----- Document -----

Note the missing piece of his assertion: he told us, “in those days, and also afterward” but did not get around to the key point, afterwards of when? Surely, he implies the flood but the flood is not even mentioned until a full 13 verses later—so he is cheating by reading ahead and then looping back—and the verse tells us exactly to what days it is referring.

It also cannot mean anything about the flood since the only post-flood reference to Nephilim is from the evil report.

Gen 6:4 states, “Nephilim were on the earth in those days, and also afterward, when the sons of God came in to the daughters of man and they bore children to them. These were the mighty men who were of old, the men of renown.”

The question becomes: when were those days?

Well, Gen 6:1 told us, “When man began to multiply on the face of the land and daughters were born to them, the sons of God saw that the daughters of man were attractive. And they took as their wives any they chose.”

The next question becomes: when was afterward?

Since it was after those days then it was simply after, “When man began to multiply on the face of the land and daughters were born to them…”

----- Material provided -----

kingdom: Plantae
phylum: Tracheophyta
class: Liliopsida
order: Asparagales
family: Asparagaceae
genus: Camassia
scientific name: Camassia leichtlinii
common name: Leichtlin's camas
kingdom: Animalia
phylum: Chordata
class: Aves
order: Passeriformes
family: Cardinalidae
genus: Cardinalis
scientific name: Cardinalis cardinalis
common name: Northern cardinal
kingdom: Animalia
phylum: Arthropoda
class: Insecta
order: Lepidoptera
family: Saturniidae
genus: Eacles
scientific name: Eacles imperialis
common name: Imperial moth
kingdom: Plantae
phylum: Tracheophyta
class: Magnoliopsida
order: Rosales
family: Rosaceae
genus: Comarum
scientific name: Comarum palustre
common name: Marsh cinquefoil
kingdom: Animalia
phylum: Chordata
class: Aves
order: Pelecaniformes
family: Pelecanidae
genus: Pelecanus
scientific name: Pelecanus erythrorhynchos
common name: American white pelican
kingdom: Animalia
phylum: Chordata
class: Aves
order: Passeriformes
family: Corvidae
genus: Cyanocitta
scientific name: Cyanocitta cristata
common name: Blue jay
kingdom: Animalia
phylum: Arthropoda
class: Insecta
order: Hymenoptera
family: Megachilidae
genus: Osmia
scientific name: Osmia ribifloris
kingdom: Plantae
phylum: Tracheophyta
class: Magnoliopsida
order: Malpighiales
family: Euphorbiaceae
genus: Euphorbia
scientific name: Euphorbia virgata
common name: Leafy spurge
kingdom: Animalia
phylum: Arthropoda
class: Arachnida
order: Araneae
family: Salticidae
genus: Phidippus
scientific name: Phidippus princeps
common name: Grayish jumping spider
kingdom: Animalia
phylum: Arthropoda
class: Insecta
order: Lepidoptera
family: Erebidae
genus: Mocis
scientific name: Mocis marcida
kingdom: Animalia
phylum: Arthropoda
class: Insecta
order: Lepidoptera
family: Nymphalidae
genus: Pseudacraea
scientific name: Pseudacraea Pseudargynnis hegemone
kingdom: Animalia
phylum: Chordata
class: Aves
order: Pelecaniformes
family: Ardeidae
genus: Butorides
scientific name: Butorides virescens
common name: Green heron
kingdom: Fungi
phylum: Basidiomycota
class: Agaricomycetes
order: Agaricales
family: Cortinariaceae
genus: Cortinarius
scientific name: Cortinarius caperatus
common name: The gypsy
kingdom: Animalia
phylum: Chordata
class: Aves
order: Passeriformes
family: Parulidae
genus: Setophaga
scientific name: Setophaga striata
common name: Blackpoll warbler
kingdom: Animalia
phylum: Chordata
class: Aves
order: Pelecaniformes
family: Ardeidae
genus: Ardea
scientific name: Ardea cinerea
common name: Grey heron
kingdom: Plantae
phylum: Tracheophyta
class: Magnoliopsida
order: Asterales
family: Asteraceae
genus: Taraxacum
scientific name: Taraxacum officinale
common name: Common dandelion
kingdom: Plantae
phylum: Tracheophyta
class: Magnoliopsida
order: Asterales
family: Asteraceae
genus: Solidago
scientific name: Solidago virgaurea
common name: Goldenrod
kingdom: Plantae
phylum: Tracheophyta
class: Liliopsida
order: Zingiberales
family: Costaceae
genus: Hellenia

-----

## Problem to solve
According to the commentary on the Nephilim, how many verses after Gen 6:4 does the flood first come up? The material is separate from the commentary on the Nephilim.

## Written reply
A full 13 verses later.